Since Seq[T] and T* are almost the same type (at least after erasure; and inside of the function having the parameter T* becomes Seq[T]), I think there should be a way to allow both ways of calling it.

Is there?

3
Is T some concrete type or your MyClass has a type parameter?Rogach

3 Answers

6
votes

You could cheat a little bit and define your companion like this:

case class MyClass[T](value: Seq[T])

object MyClass {
  def apply[T](first: T, theRest: T*) = new MyClass(first :: theRest.toList)
  def apply[T]() = new MyClass[T](Nil)
}

The first apply handles the MyClass(1,2,3) as long as there is at least one argument. The scond apply handles the 0-argument case. They don't conflict with the regular constructor.
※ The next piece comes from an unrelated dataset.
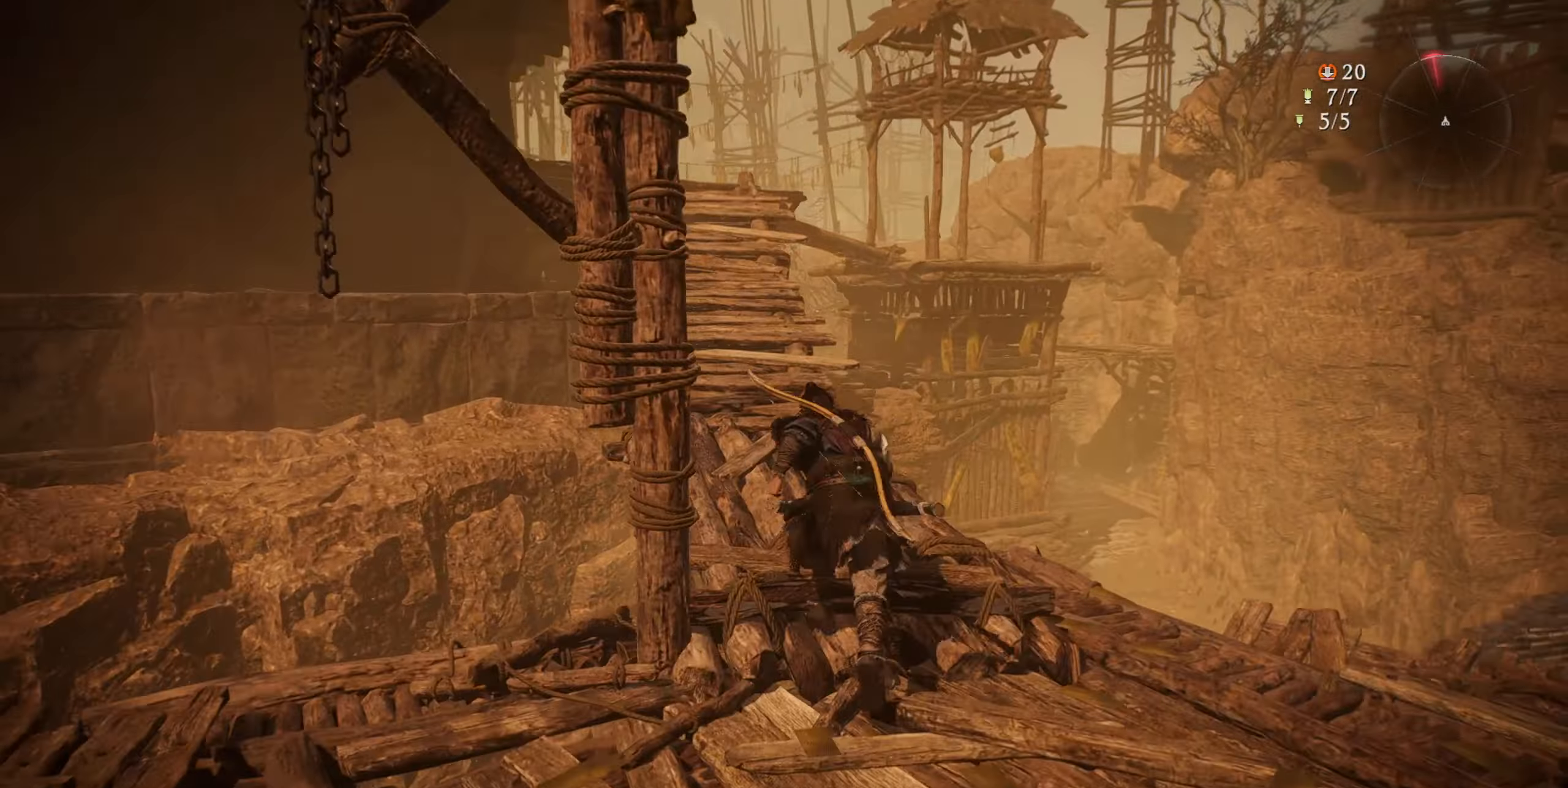
{"buttons": [], "left_stick": "up", "right_stick": "center", "events": []}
This way you can write MyClass(Seq(1,2,3)), MyClass(1,2,3), and MyClass(). Just note that for the empty one you'll have to tell it what type to return, or else it will assume a MyClass[Nothing]

3
votes

Here is solution without case classes:

scala> class A[T] (ts: Seq[T]) { def this(ts: T*)(implicit m: Manifest[T]) = this(ts) }
defined class A

scala> new A(1)
res0: A[Int] = A@2ce62a39

scala> new A(Seq(1))
res1: A[Seq[Int]] = A@68634baf
0
votes

There can't be two methods of the same name where one takes a parameter of type Seq[T] and one takes T*. How would the compiler know whether a call like

val s = Seq(1,2,3) 
foo(s)

is supposed to call the first method or the second method (with T = Int) or the second one (with T = Seq[Int]) ?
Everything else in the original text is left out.